Shariah in the West

Mogahed also commented benevolently regarding unidentified people, including non-Muslims, who believe "that the United States, and Britain, and other countries should be open to the concept of integrating Shariah into law in Muslim-majority societies." She added, "of course, most Muslim-majority societies do have Shariah as a part of their laws already." In reality, most Muslim-majority societies do not currently treat Shariah as a part of common public law, but as a separate corpus applicable only to exclusively religious matters. Shariah-dominated countries like Saudi Arabia, Iran, and Sudan represent exceptions, not the rule.

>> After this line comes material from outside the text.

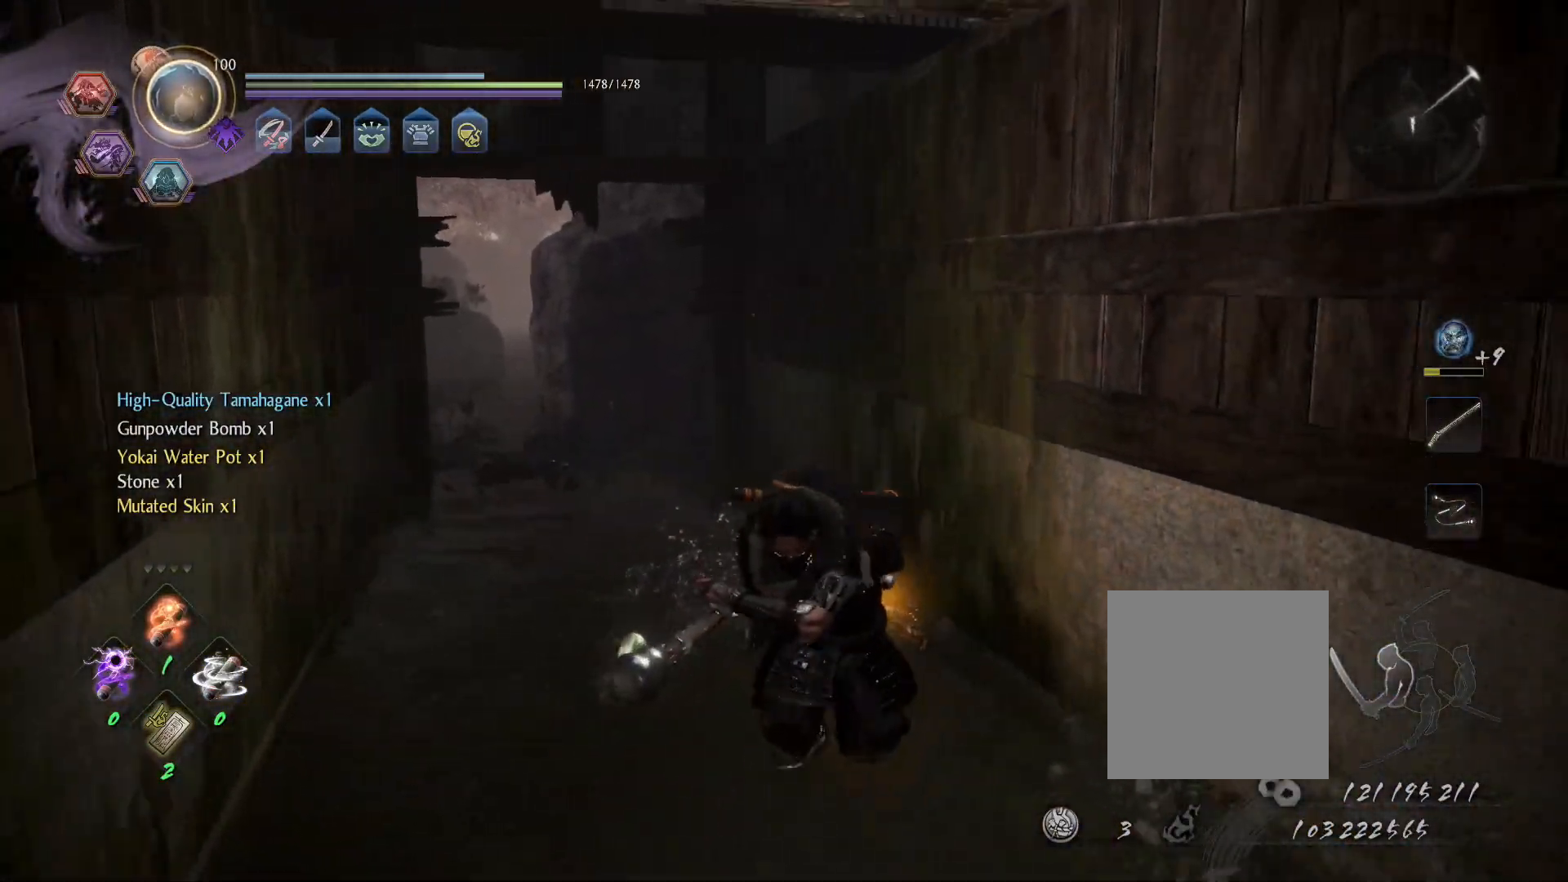
{"dt_ms": 500, "buttons": [], "left_stick": "down", "right_stick": "center", "events": []}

Most Muslims in the West accept a standard interpretation of Shariah, which has held throughout Islamic history that Muslim migrants to non-Muslim countries must accept the laws and customs of the lands to which they move. Traditional Muslim scholars emphasize that the Prophet Muhammad called on Muslims who leave Islamic territory "to listen to and obey the ruler, as long as one is not ordered to carry out a sin." No non-Muslim government requires Muslims to violate the rules of their religion by, for example, drinking alcohol, and most afford them liberties that are absent in Muslim countries.

Further, most Muslims living in the West, as in the French example, accept that Islamic law cannot be exported to countries without a Muslim majority. This is also a rule firmly based in Shariah. Most Muslims living in the West only see certain strictly personal matters, previously mentioned here, as subject to Shariah: diet, the form of prayer, payment of obligatory charity, male circumcision, and burial. These matters do not require the involvement of public institutions, except for coroners' offices at death. This traditional and moderate definition of Shariah -- as a set of religious observances rather than public or criminal law -- has been established in the Muslim world for centuries. But most American Muslims know little about Shariah. For example, the Minneapolis Somali cabdrivers were seemingly unaware that Islam does not bar non-Muslims from consuming alcohol, or Muslims from transporting such people, and that only certain rigid interpretations express disfavor of dogs as unclean.

In short, the call for introduction of Shariah in non-Muslim countries is a new and radical concept, without support in Islamic legal traditions. Realizing that any discussion of a Shariah regime in Western countries is not only deeply disturbing to Western non- Muslims but is also rejected by the great majority of Western Muslims, a small group of powerful fundamentalists, associated with the Egyptian theologian Yusuf Al-Qaradawi and the Swiss Muslim author Tariq Ramadan, have developed a new concept, "Shariah for Muslim minorities living in the West," or "parallel Shariah." Their intention is to erect a separate legal system in the Western countries that would have jurisdiction over Muslims, backed by the authority of the non-Muslim state. This group of "parallel Shariah" promoters admits that their aim is not, as it might seem, the protection of Muslims from discrimination, but rather the religious transformation of Western society through an Islamist version of the "long march through the institutions" adopted by the leftist radicals of the 1960s and 1970s.

But they, too, have little support among ordinary Western Muslims, and the concept has only caught on among Islamic fundamentalists. In the United States, Saudi-oriented Wahhabi clerics and their academic sympathizers generally observe a silence on the topic, and elsewhere, established Muslim leaders -- in Britain, the Netherlands, Germany, and France -- support loyalty to local institutions as practiced by most of their congregants. Yet "parallel Shariah" appeals to Western sensibilities regarding unfair treatment of Muslims, while exploiting the general ignorance of Shariah among Western Muslims themselves.

Some supporters of Shariah in Canada and the United Kingdom have called for introduction of "Islamic mediation services" in which Shariah decisions would be rendered through conciliation by clerics, with enforcement by the non-Muslim authorities. But even if such a legal paradigm were based on exclusively voluntary participation, the probability remains that such proceedings, in the U.K. and Canadian Muslim communities today, would be governed by fundamentalists.

What, then, is the threat of Shariah to Western liberty, and what should be done about it? The problem is not one of a sudden radical Muslim takeover of the West. Rather, it resides with a small, unpopular, but powerful Saudi-financed layer of top Muslim leaders who seek to undermine Western canons of legal equality by introducing "parallel Shariah." While it may seem innocuous to some, such a conception is pernicious in seeking to unduly increase the influence in Western institutions of a single religion, Islam, while driving Western Muslims apart from their non-Muslim neighbors. This is a radical and seditious notion even if it does not call for a violent assault on Western society.